- _ASSIGNMENT_
Reproduce, word for word, every line of text in the data below, leaving out the pictures.
----- RECORD SET
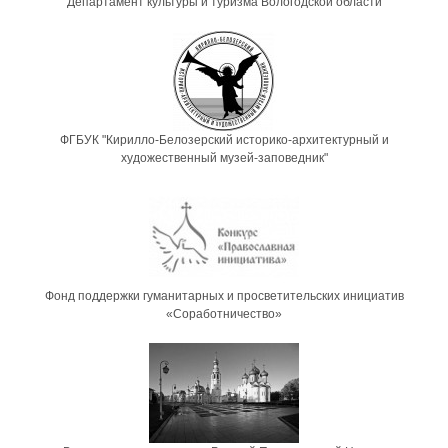
Департамент культуры и туризма Вологодской области
ФГБУК "Кирилло-Белозерский историко-архитектурный и
художественный музей-заповедник"
Фонд поддержки гуманитарных и просветительских инициатив
«Соработничество»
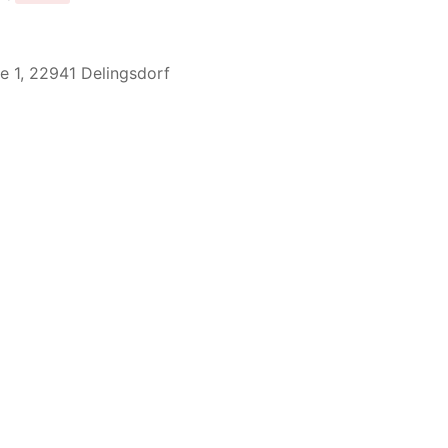
e 1, 22941 Delingsdorf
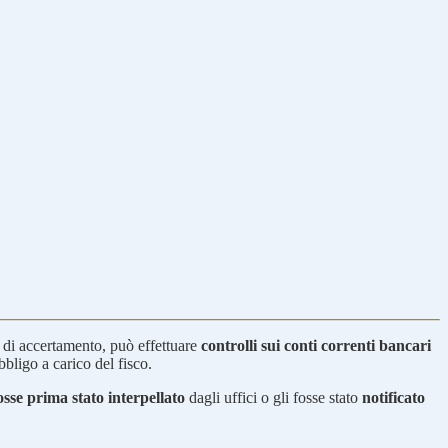
 di accertamento, può effettuare
controlli sui conti correnti bancari
bligo a carico del fisco.
sse prima stato interpellato
dagli uffici o gli fosse stato
notificato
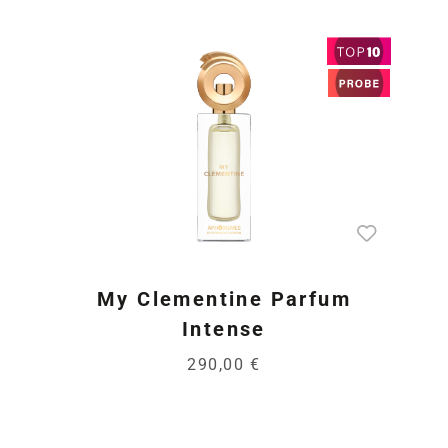
My Clementine Parfum
Intense
290,00 €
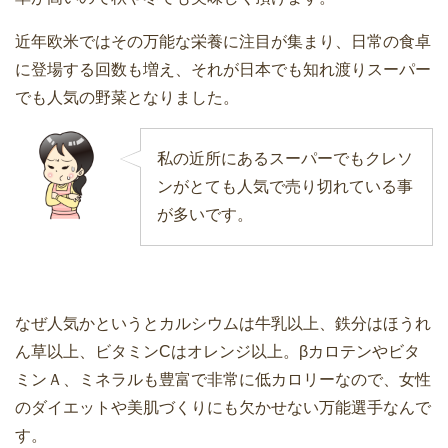
近年欧米ではその万能な栄養に注目が集まり、日常の食卓
に登場する回数も増え、それが日本でも知れ渡りスーパー
でも人気の野菜となりました。
私の近所にあるスーパーでもクレソ
ンがとても人気で売り切れている事
が多いです。
なぜ人気かというとカルシウムは牛乳以上、鉄分はほうれ
ん草以上、ビタミンCはオレンジ以上。βカロテンやビタ
ミンＡ、ミネラルも豊富で非常に低カロリーなので、女性
のダイエットや美肌づくりにも欠かせない万能選手なんで
す。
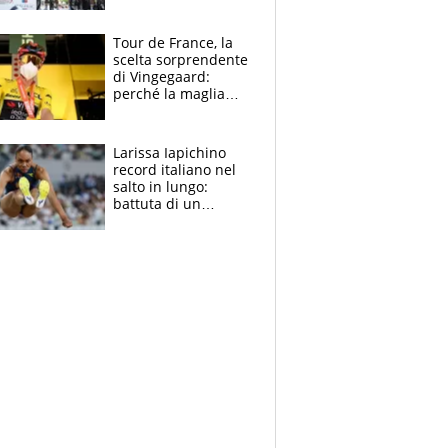
rito della Norvegia
di Haaland e
compagni
Tour de France, la
scelta sorprendente
di Vingegaard:
perché la maglia
gialla indossa la
mascherina, il
rischio da evitare
Larissa Iapichino
record italiano nel
salto in lungo:
battuta di un
centimetro mamma
Fiona May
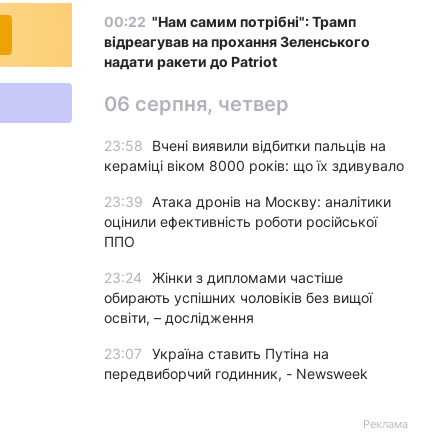
00:22
"Нам самим потрібні": Трамп
відреагував на прохання Зеленського
надати ракети до Patriot
06 серпня, четвер
23:58
Вчені виявили відбитки пальців на
кераміці віком 8000 років: що їх здивувало
23:39
Атака дронів на Москву: аналітики
оцінили ефективність роботи російської
ППО
23:24
Жінки з дипломами частіше
обирають успішних чоловіків без вищої
освіти, – дослідження
23:07
Україна ставить Путіна на
передвиборчий годинник, - Newsweek
Реклама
----------
- _REPLY TO THE EXERCISE_
Департамент культуры и туризма Вологодской области
ФГБУК "Кирилло-Белозерский историко-архитектурный и
художественный музей-заповедник"
Фонд поддержки гуманитарных и просветительских инициатив
«Соработничество»
e 1, 22941 Delingsdorf
 di accertamento, può effettuare
controlli sui conti correnti bancari
bligo a carico del fisco.
sse prima stato interpellato
dagli uffici o gli fosse stato
notificato
My Clementine Parfum
Intense
290,00 €
近年欧米ではその万能な栄養に注目が集まり、日常の食卓
に登場する回数も増え、それが日本でも知れ渡りスーパー
でも人気の野菜となりました。
私の近所にあるスーパーでもクレソ
ンがとても人気で売り切れている事
が多いです。
なぜ人気かというとカルシウムは牛乳以上、鉄分はほうれ
ん草以上、ビタミンCはオレンジ以上。βカロテンやビタ
ミンＡ、ミネラルも豊富で非常に低カロリーなので、女性
のダイエットや美肌づくりにも欠かせない万能選手なんで
す。
rito della Norvegia
di Haaland e
compagni
Tour de France, la
scelta sorprendente
di Vingegaard:
perché la maglia
gialla indossa la
mascherina, il
rischio da evitare
Larissa Iapichino
record italiano nel
salto in lungo:
battuta di un
centimetro mamma
Fiona May
00:22
"Нам самим потрібні": Трамп
відреагував на прохання Зеленського
надати ракети до Patriot
06 серпня, четвер
23:58
Вчені виявили відбитки пальців на
кераміці віком 8000 років: що їх здивувало
23:39
Атака дронів на Москву: аналітики
оцінили ефективність роботи російської
ППО
23:24
Жінки з дипломами частіше
обирають успішних чоловіків без вищої
освіти, – дослідження
23:07
Україна ставить Путіна на
передвиборчий годинник, - Newsweek
Реклама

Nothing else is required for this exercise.